'ISS Cribs': An Astronaut-Guided Tour of the Most Amazing House Ever Built

FunFact: The space station's pantry is stocked with marshmallow Fluff.



You no doubt have seen images taken from the International Space Station. You likely have seen images taken of the International Space Station, too. But do you know what the ISS looks like, wall to wall and "room" to "room"? Do you know what it would be like to call it, in the most meaningful way possible, home?

Now you can. Because astronaut Sunita Williams, on the last day of her recent stay on the orbital laboratory, made a video tour of the place. It is wonderfully detailed, and narrated with the kind of winking wonderment that so many astronauts, as storytellers, seem to have perfected.

Featured in the tour, among other things:

Crew sleep stations, their entrance ports oriented spherically "so all of us sleep in a little bit of a circle"

A home office, complete with computes and books

Science labs filled with various experiments

A home gym, with a stationary "bike" and "weight" machines for squats, bench presses, etc.

A kitchen, filled with baggies of food anchored to a wall. "It's like opening the refrigerator," Williams says. "You've got all the different stuff that you want to have: drinks, meats, eggs, vegetables, cereals, bread, snacks (and that's a good place -- that's where you find all the candy)." There's also a special pantry filled with food items that the astronauts have specifically requested -- in Williams's case, a jar of marshmallow Fluff. ("I like Fluffernutter sandwiches," she explains.)

An airlock -- populated by, among other things, two spacesuits, their helmets shielded with protective covers. Aside from that, though, the suits are pretty much "primed up to 'go outside,' as we call it," Williams says -- by which she means "ready to do a spacewalk." (The suits are huge, by the way, and on Earth would weigh about 300 pounds.) The helmets feature a glare shield -- "sunglasses," Williams says, "which make you look pretty cool." So ultimately, the suit is "a pretty awesome little spacecraft."

A hatch -- the portal between the space station and space itself, used, when it's not being used as an actual hatch, as overflow storage for the station's remaining spacesuits

A bathroom (or: an "orbital outhouse") featuring a privacy curtain and, delightfully, an outhouse-y crescent moon on its wall. As well as an impressive array of toilet paper, from soft tissue to coarser. The room also features diapers ("Huggies") and disinfectant wipes, "in case things get out of control."

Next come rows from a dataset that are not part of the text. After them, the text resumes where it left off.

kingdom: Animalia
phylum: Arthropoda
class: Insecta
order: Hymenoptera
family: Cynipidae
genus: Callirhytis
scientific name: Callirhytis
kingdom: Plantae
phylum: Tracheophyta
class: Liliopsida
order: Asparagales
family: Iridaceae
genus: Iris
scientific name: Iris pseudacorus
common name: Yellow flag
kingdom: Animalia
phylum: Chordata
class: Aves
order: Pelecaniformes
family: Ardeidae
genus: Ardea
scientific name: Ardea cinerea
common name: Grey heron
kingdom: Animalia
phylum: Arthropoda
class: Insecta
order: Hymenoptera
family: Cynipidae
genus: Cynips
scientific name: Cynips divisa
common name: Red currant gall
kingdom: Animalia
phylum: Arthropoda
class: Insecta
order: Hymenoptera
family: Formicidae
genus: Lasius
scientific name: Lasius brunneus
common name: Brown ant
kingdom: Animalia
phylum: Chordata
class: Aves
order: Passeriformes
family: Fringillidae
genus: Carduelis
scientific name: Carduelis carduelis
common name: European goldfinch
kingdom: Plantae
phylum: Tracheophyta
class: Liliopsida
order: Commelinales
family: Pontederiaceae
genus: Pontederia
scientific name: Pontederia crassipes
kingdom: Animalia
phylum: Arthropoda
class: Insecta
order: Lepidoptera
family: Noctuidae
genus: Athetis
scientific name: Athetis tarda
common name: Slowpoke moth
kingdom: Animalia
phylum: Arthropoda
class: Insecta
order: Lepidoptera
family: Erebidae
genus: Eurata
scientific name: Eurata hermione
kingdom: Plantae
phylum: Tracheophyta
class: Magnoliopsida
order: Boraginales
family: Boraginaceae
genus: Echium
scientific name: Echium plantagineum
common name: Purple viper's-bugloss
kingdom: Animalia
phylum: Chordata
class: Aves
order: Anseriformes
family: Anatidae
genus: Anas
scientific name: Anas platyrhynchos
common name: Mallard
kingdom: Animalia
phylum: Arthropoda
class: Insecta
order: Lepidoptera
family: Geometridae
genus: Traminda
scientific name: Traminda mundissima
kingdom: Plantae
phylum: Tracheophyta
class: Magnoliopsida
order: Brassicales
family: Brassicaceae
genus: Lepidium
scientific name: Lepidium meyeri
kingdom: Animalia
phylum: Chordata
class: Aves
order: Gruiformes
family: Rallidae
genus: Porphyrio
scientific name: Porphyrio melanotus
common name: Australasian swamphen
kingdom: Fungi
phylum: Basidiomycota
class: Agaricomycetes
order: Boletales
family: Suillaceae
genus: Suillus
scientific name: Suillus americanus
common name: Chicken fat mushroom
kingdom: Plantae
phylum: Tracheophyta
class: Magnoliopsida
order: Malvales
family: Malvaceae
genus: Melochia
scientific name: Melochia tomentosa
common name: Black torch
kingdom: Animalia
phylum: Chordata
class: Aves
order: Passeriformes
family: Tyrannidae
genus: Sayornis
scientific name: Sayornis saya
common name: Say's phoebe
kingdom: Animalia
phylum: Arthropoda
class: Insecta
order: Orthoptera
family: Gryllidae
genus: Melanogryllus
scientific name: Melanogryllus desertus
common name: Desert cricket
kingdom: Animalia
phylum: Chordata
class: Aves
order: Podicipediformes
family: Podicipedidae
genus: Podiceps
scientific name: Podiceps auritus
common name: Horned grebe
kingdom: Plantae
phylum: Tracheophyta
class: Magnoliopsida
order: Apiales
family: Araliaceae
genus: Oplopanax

A cupola, which "sticks down below the Space Station" -- and which is "one of those places you find yourself hanging out in all the time because all you want to do is look back at our planet." While spending time in the cupola, Williams says, she'll play a game with herself: trying to figure out which part of Earth, based on things like soil appearance and cloud formations, the ISS is passing over at a given moment.

The video is long, but very much worth the time. Williams is an excellent tour guide, explaining the equipment, and the environment, with equal parts expertise and enthusiasm. As the astronaut puts it, as if she were a kid in the most amazing candy store ever constructed: "We're lucky we have a really cool, big space station that you can fly around in."